***** Text shown *****

1. Arduino board, Arduino IDE
2. Optionally TinkerCAD to speed prototype debugging
3. Multiple independent Arduino Sketches providing independent functionality
4. Associated circuit components
5. A student generated project design that requires the multiple functionality

To illustrate the problem we will start with a simple hypothetical project that to involves two LED Blink sketches, as shown in the figure. Initially, there are two classic Blink sketches that have two different colored LEDs (red and green) to blink, and one is to stay on for 1 second and the other for 2 seconds. The goal is to produce one combined sketch.While this example is very simple, the process can be used with any combination of sketch functionalities and is easily generalized to more than two.

The figure shows the sketches of the two independent Blink circuits. The problem is the sketches have same name, pin names, and pin numbers, use different colored LEDs, and both have different duration times. While probably not a practical example, its simplicity helps to illustrate the process.

This diagram shows the outline of how to reorganize the two Sketch components into a new Sketch with the combined functionality.

1. check both sketches and look for duplicate names (other than Setup and Loop). In this case LED. Find and replace those first before you continue. We will use RED_LED and GREEN_LED.
2. Open a fresh sketch with a new name for the target. Don't try to edit one of the existing sketches. Then copy variable and pin assignments, giving unique identifying names and numbers (e.g. RED_LED and GREEN_LED, and 13 and 8).
3. Move copies of the Setup instructions (INPUT/OUTPUT assignments, etc.) and any one time instructions.
4. Copy the instructions from each Loop into the new sketch, one before.

This will get you a sketch that should compile without error that has the combined functionality. As shown in the original goal block diagram, there may be other code before, between, and after these blocks of code. But adding that should be straightforward now that you have worked out the overlaps, etc.

This shows the result when the process is applied to our simple example. Now save and check the installation with the Arduino IDE. The result should be a new sketch with the combined functionality. You should now be able to apply the same process to more complicated examples in your own projects.

Since the goal is to combine multiple Arduino sketches into a single sketch, you might consider an additional step that can simplify the combined result. This can be done by rewriting the core of the original Sketches as FUNCTIONS that can be "called" in the new Sketch. The advantage is the final sketch is smaller and simpler, making it more modular and easier to understand. This form of simplification is called abstraction. The diagram shows the final result. It is shorter because the key Loop instructions in the combined sketch are replaced by short one word "function calls" to a new function called blinkLED, but in this case with two different parameters to replicate the two different blink behaviors. This is called twice, but with different LED pins and different duration .

***** Data excerpts *****

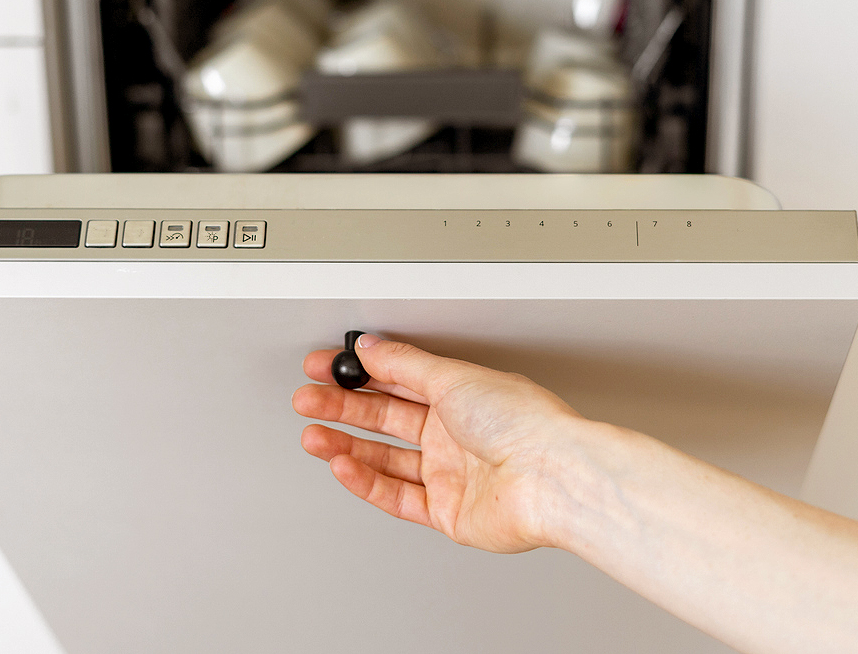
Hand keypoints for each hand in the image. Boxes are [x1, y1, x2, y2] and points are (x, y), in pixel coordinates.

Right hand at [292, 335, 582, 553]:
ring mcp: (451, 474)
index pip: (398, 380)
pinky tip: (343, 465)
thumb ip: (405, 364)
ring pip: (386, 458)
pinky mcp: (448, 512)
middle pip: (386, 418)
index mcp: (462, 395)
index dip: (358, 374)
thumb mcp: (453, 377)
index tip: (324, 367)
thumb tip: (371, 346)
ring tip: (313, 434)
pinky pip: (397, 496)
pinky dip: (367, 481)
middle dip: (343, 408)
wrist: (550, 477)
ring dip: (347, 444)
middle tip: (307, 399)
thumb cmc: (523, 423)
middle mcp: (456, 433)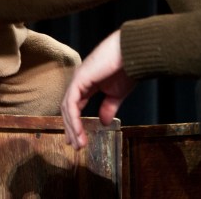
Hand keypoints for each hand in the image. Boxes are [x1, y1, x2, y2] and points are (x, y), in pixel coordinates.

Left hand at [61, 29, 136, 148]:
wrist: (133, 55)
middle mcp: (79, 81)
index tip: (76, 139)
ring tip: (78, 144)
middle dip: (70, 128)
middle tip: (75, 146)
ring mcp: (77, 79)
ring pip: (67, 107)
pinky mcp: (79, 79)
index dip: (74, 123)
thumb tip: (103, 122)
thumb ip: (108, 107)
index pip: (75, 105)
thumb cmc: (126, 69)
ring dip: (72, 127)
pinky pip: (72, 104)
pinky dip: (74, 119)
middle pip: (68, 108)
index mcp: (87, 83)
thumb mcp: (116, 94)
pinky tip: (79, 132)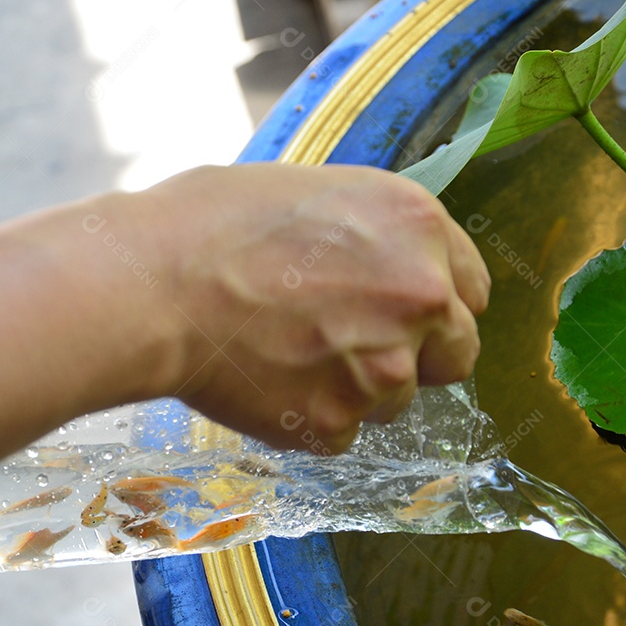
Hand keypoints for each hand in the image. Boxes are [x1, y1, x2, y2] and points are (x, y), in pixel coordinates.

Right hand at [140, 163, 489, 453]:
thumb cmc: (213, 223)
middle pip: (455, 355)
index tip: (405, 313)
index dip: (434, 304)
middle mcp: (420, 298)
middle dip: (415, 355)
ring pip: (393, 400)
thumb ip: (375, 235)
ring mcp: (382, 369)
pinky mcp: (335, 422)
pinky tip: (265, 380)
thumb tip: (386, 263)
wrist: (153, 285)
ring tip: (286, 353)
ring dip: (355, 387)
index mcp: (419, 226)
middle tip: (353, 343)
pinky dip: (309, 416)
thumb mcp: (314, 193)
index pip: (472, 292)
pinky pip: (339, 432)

*****

» **Problem description**
According to the guide on combining Arduino sketches, what is the name of the new function whose calls replace the key Loop instructions?

» **Exercise solution**
blinkLED